Но заветной целью Газали было познание истины религии таким способом, который поддерживался бы разумом настолько, чтобы по своей точности и четкости не уступал математике. Сколь же различны эти две направленности! Поэтому Газали говорил о каламе: «Это малополезно для тех, кто не доверяет вообще ничему, кроме логической необходимости. В общем, калам лично для меня оказался недостаточным и неспособным исцелить меня от недуга, которым я страдал… Он не привел меня к тому, что смогло бы полностью развеять мрак смятения в людских разногласиях. Я допускаю, что к познанию истины пришел некто кроме меня. Более того, я не сомневаюсь, что этого достигла целая группа [беспристрастных исследователей]. Но все же достижение ими этой истины было смешано с подчинением традиции в вопросах, не являющихся первостепенными. Для меня же важнее мое собственное исцеление, а не убеждение в том, что некто уже исцелился благодаря данному лечению, ибо лечение болезни может различаться, и подчас лекарство, помогающее одному больному, приносит другому только вред».

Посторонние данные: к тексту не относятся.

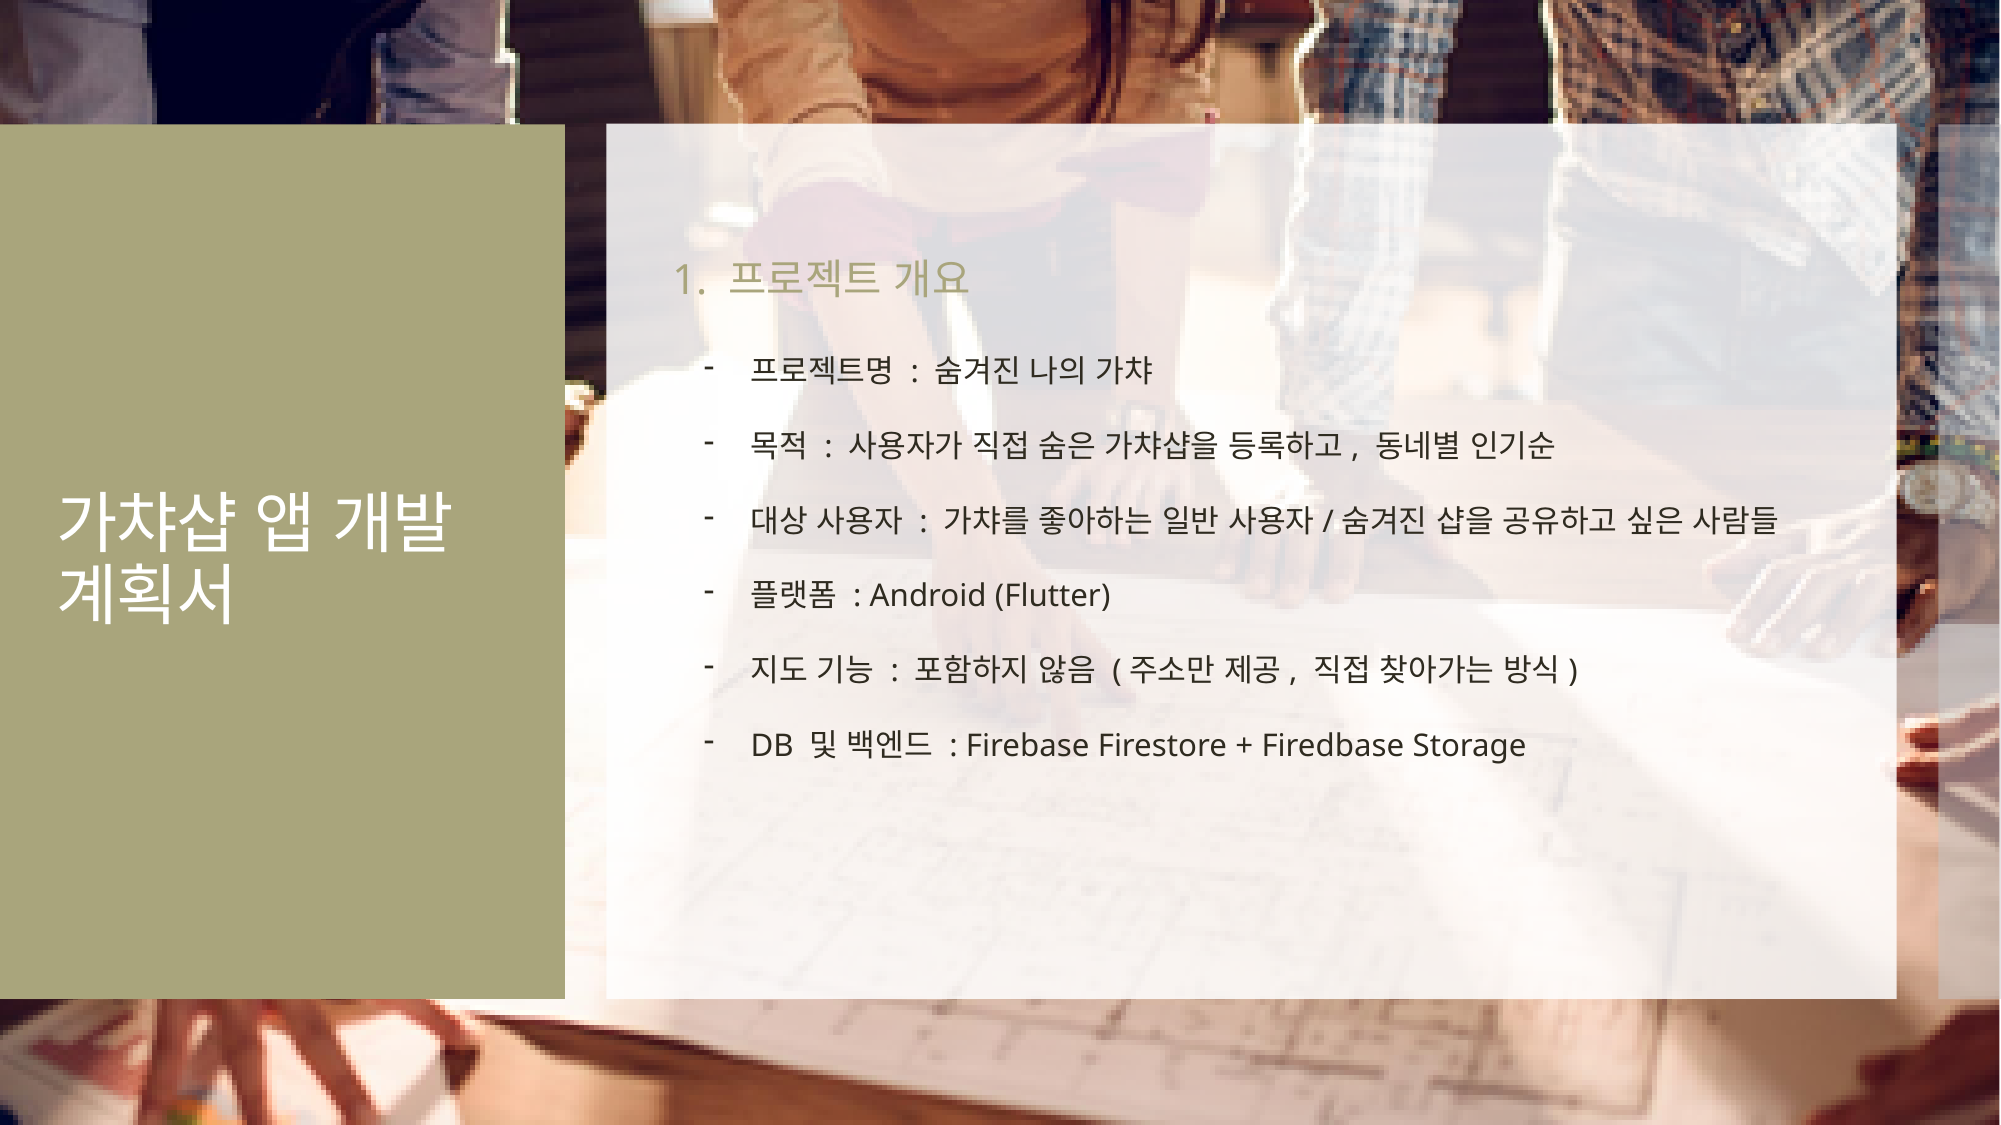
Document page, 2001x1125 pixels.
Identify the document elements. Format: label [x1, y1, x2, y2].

text_box [649, 157, 1850, 962]
picture [0, 0, 2000, 1125]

Отсюда следует, что Газали, занимаясь написанием трудов по каламу, одновременно признавал, что калам не отвечает его личной направленности и что в написанных им книгах не было пищи для его ума, как не было в них и того, чего искала его душа.

Здесь мне следует искренне посоветовать всем, кто занят тяжкой работой по исследованию и анализу наследия великих ученых Средних веков: не следует опираться на мнение некой личности только потому, что оно приводится в его книге; прежде всего необходимо получить представление об условиях, окружавших автора в период написания данной книги, если есть возможность определить дату (написания), а также писал ли он ее для себя или же для кого-то иного и под воздействием каких факторов писал ее?

* * *

Далее Газали обратил свое лицо в сторону философов – тех, кто ищет спасение в научных практиках, прибегая к разуму. Газали подверг анализу те их исследования, в которых они затрагивали тематику вероубеждения, – а вдруг он найдет у них такие разновидности умственных изысканий, которые безоговорочно докажут правомерность их суждений? Но на самом деле он обнаружил лишь, что эти люди пребывают в глубоком внутреннем расколе.

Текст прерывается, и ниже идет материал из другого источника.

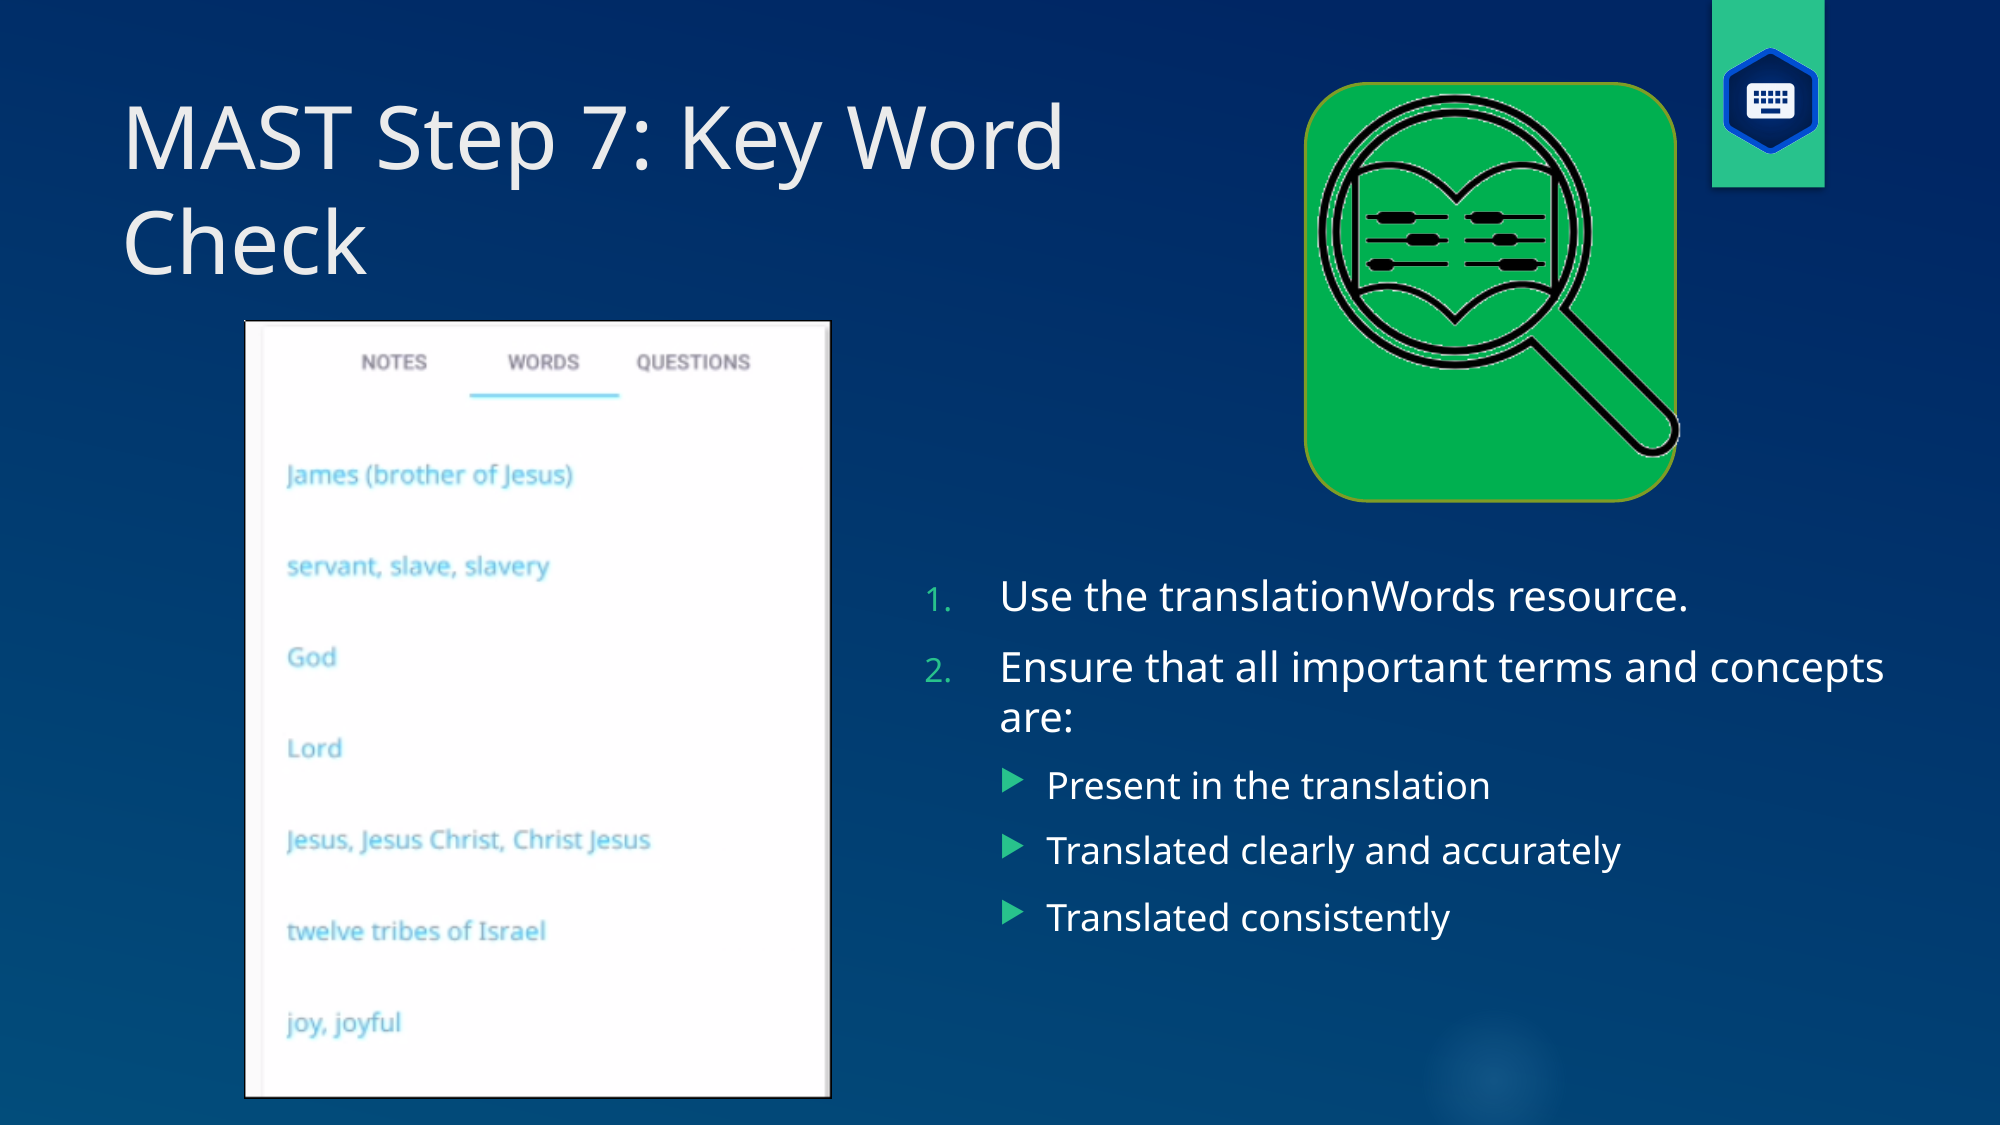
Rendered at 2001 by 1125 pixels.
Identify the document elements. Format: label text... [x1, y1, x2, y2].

text_box [1312, 471, 1668, 503]
picture [1312, 87, 1686, 464]
picture [1720, 47, 1819, 155]
title MAST Step 7: Key Word Check [106, 74, 1333, 304]
list Use the translationWords resource. Ensure that all important terms and concepts are: Present in the translation Translated clearly and accurately Translated consistently [909, 562, 1917, 1125]
text_box [1345, 82, 1636, 86]
text_box [1303, 304, 1307, 459]
picture [244, 320, 832, 1099]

«Аристотель опроверг всех, кто был до него, и даже собственного учителя, которого называли “божественным Платоном”. Правда, впоследствии он повинился за противоречие учителю, в частности сказав: “Платон мне друг, но истина дороже”. Сей эпизод из их жизни мы представили для того, чтобы читатель понял, что в их школе нет центрального опорного стержня и поэтому мастерски овладеть их учением просто невозможно. Свои суждения они основывают на версиях и догадках, не утруждая себя выяснением их достоверности и не имея в сердце непререкаемой истины».

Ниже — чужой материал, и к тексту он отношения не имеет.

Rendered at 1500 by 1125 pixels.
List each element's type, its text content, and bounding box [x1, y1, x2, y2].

Едва осознав, что апелляция к логике при выполнении данной задачи неправомерна и что богословские вопросы не подчиняются способу логической оценки математических аналогий, Газали заявил: «Мы четко покажем, что они (философы), поставив условия для безупречн ого сравнительного анализа в “Аргументации”, одном из разделов логики, а также предъявив требования к системе проведения данного анализа в книге “Аргументация”, равно как и утвердив положения в “Исагоге” и “Категориях”, являющихся разновидностями логики и ее заглавиями, не смогли всецело овладеть ни одной из Божественных наук». Поэтому он и спрашивал: «Где все те, которые утверждают, что доказательства, применяемые в теологии (он подразумевал аргументы, используемые философами), безупречны в такой же степени, как доказательства геометрических теорем?» И, поскольку доказательства, используемые философами в теологии, по своей четкости не достигают планки математики, тем самым не отвечая требованиям Газали, ему необходимо отряхнуть свои руки от философии.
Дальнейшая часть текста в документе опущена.